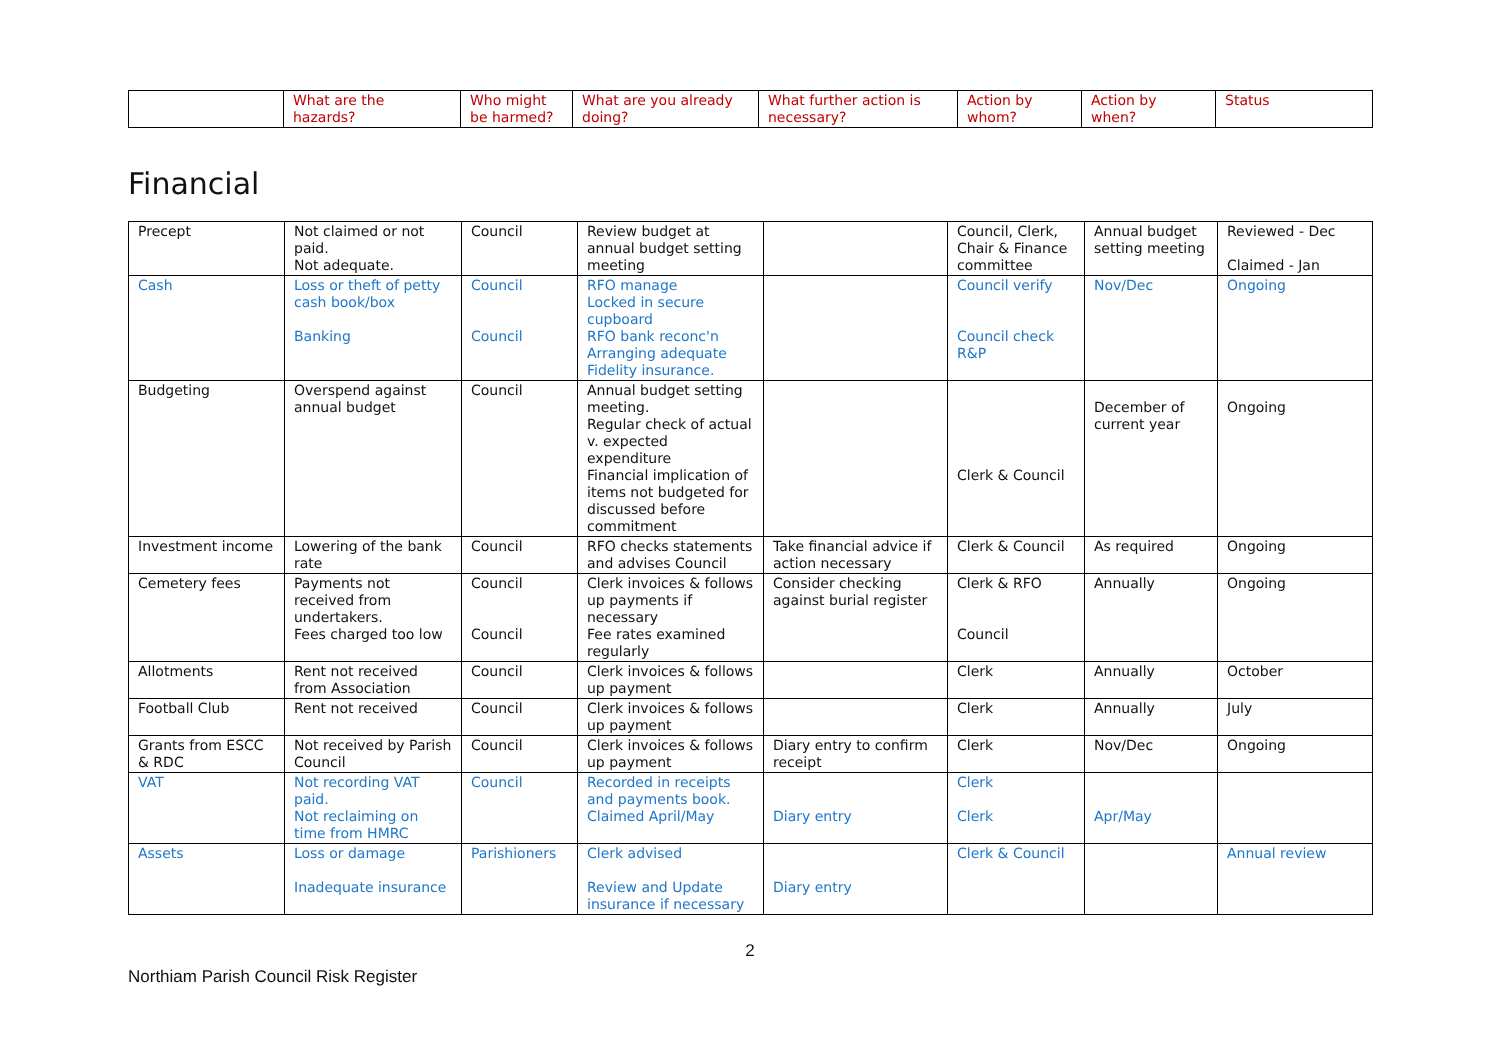| | What are the hazards? | Who might be harmed? | What are you already doing? | What further action is necessary? | Action by whom? | Action by when? | Status |
| --- | --- | --- | --- | --- | --- | --- | --- |
Financial
| Precept | Not claimed or not paid. Not adequate. | Council | Review budget at annual budget setting meeting | | Council, Clerk, Chair & Finance committee | Annual budget setting meeting | Reviewed - Dec Claimed - Jan |
| Cash | Loss or theft of petty cash book/box Banking | Council Council | RFO manage Locked in secure cupboard RFO bank reconc'n Arranging adequate Fidelity insurance. | | Council verify Council check R&P | Nov/Dec | Ongoing |
| Budgeting | Overspend against annual budget | Council | Annual budget setting meeting. Regular check of actual v. expected expenditure Financial implication of items not budgeted for discussed before commitment | | Clerk & Council | December of current year | Ongoing |
| Investment income | Lowering of the bank rate | Council | RFO checks statements and advises Council | Take financial advice if action necessary | Clerk & Council | As required | Ongoing |
| Cemetery fees | Payments not received from undertakers. Fees charged too low | Council Council | Clerk invoices & follows up payments if necessary Fee rates examined regularly | Consider checking against burial register | Clerk & RFO Council | Annually | Ongoing |
| Allotments | Rent not received from Association | Council | Clerk invoices & follows up payment | | Clerk | Annually | October |
| Football Club | Rent not received | Council | Clerk invoices & follows up payment | | Clerk | Annually | July |
| Grants from ESCC & RDC | Not received by Parish Council | Council | Clerk invoices & follows up payment | Diary entry to confirm receipt | Clerk | Nov/Dec | Ongoing |
| VAT | Not recording VAT paid. Not reclaiming on time from HMRC | Council | Recorded in receipts and payments book. Claimed April/May | Diary entry | Clerk Clerk | Apr/May | |
| Assets | Loss or damage Inadequate insurance | Parishioners | Clerk advised Review and Update insurance if necessary | Diary entry | Clerk & Council | | Annual review |
2
Northiam Parish Council Risk Register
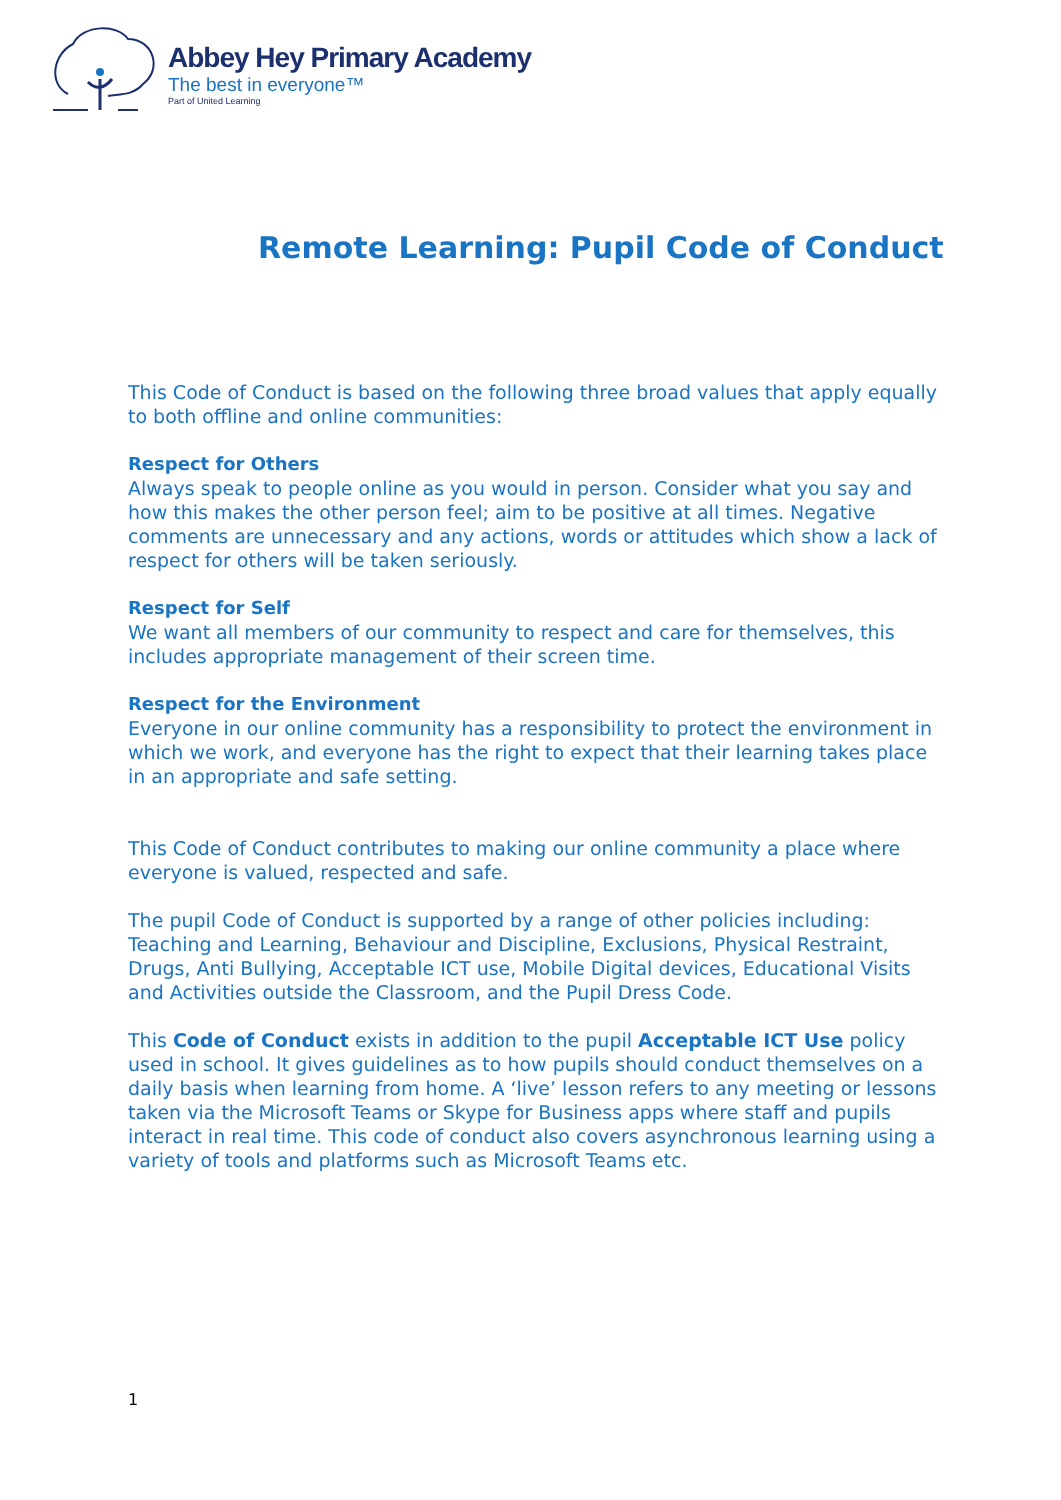Abbey Hey Primary Academy
The best in everyone™
Part of United Learning
Remote Learning: Pupil Code of Conduct
This Code of Conduct is based on the following three broad values that apply equally to both offline and online communities:
Respect for Others
Always speak to people online as you would in person. Consider what you say and how this makes the other person feel; aim to be positive at all times. Negative comments are unnecessary and any actions, words or attitudes which show a lack of respect for others will be taken seriously.
Respect for Self
We want all members of our community to respect and care for themselves, this includes appropriate management of their screen time.
Respect for the Environment
Everyone in our online community has a responsibility to protect the environment in which we work, and everyone has the right to expect that their learning takes place in an appropriate and safe setting.
This Code of Conduct contributes to making our online community a place where everyone is valued, respected and safe.
The pupil Code of Conduct is supported by a range of other policies including: Teaching and Learning, Behaviour and Discipline, Exclusions, Physical Restraint, Drugs, Anti Bullying, Acceptable ICT use, Mobile Digital devices, Educational Visits and Activities outside the Classroom, and the Pupil Dress Code.
This Code of Conduct exists in addition to the pupil Acceptable ICT Use policy used in school. It gives guidelines as to how pupils should conduct themselves on a daily basis when learning from home. A ‘live’ lesson refers to any meeting or lessons taken via the Microsoft Teams or Skype for Business apps where staff and pupils interact in real time. This code of conduct also covers asynchronous learning using a variety of tools and platforms such as Microsoft Teams etc.
1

- - - - -

* _INSTRUCTIONS TO FOLLOW_: Could you restate each record word for word, keeping the pictures out?

* _REPLY TO THE EXERCISE_:
| | What are the hazards? | Who might be harmed? | What are you already doing? | What further action is necessary? | Action by whom? | Action by when? | Status |
| --- | --- | --- | --- | --- | --- | --- | --- |
Financial
| Precept | Not claimed or not paid. Not adequate. | Council | Review budget at annual budget setting meeting | | Council, Clerk, Chair & Finance committee | Annual budget setting meeting | Reviewed - Dec Claimed - Jan |
| Cash | Loss or theft of petty cash book/box Banking | Council Council | RFO manage Locked in secure cupboard RFO bank reconc'n Arranging adequate Fidelity insurance. | | Council verify Council check R&P | Nov/Dec | Ongoing |
| Budgeting | Overspend against annual budget | Council | Annual budget setting meeting. Regular check of actual v. expected expenditure Financial implication of items not budgeted for discussed before commitment | | Clerk & Council | December of current year | Ongoing |
| Investment income | Lowering of the bank rate | Council | RFO checks statements and advises Council | Take financial advice if action necessary | Clerk & Council | As required | Ongoing |
| Cemetery fees | Payments not received from undertakers. Fees charged too low | Council Council | Clerk invoices & follows up payments if necessary Fee rates examined regularly | Consider checking against burial register | Clerk & RFO Council | Annually | Ongoing |
| Allotments | Rent not received from Association | Council | Clerk invoices & follows up payment | | Clerk | Annually | October |
| Football Club | Rent not received | Council | Clerk invoices & follows up payment | | Clerk | Annually | July |
| Grants from ESCC & RDC | Not received by Parish Council | Council | Clerk invoices & follows up payment | Diary entry to confirm receipt | Clerk | Nov/Dec | Ongoing |
| VAT | Not recording VAT paid. Not reclaiming on time from HMRC | Council | Recorded in receipts and payments book. Claimed April/May | Diary entry | Clerk Clerk | Apr/May | |
| Assets | Loss or damage Inadequate insurance | Parishioners | Clerk advised Review and Update insurance if necessary | Diary entry | Clerk & Council | | Annual review |
2
Northiam Parish Council Risk Register
Abbey Hey Primary Academy
The best in everyone™
Part of United Learning
Remote Learning: Pupil Code of Conduct
This Code of Conduct is based on the following three broad values that apply equally to both offline and online communities:
Respect for Others
Always speak to people online as you would in person. Consider what you say and how this makes the other person feel; aim to be positive at all times. Negative comments are unnecessary and any actions, words or attitudes which show a lack of respect for others will be taken seriously.
Respect for Self
We want all members of our community to respect and care for themselves, this includes appropriate management of their screen time.
Respect for the Environment
Everyone in our online community has a responsibility to protect the environment in which we work, and everyone has the right to expect that their learning takes place in an appropriate and safe setting.
This Code of Conduct contributes to making our online community a place where everyone is valued, respected and safe.
The pupil Code of Conduct is supported by a range of other policies including: Teaching and Learning, Behaviour and Discipline, Exclusions, Physical Restraint, Drugs, Anti Bullying, Acceptable ICT use, Mobile Digital devices, Educational Visits and Activities outside the Classroom, and the Pupil Dress Code.
This Code of Conduct exists in addition to the pupil Acceptable ICT Use policy used in school. It gives guidelines as to how pupils should conduct themselves on a daily basis when learning from home. A ‘live’ lesson refers to any meeting or lessons taken via the Microsoft Teams or Skype for Business apps where staff and pupils interact in real time. This code of conduct also covers asynchronous learning using a variety of tools and platforms such as Microsoft Teams etc.
1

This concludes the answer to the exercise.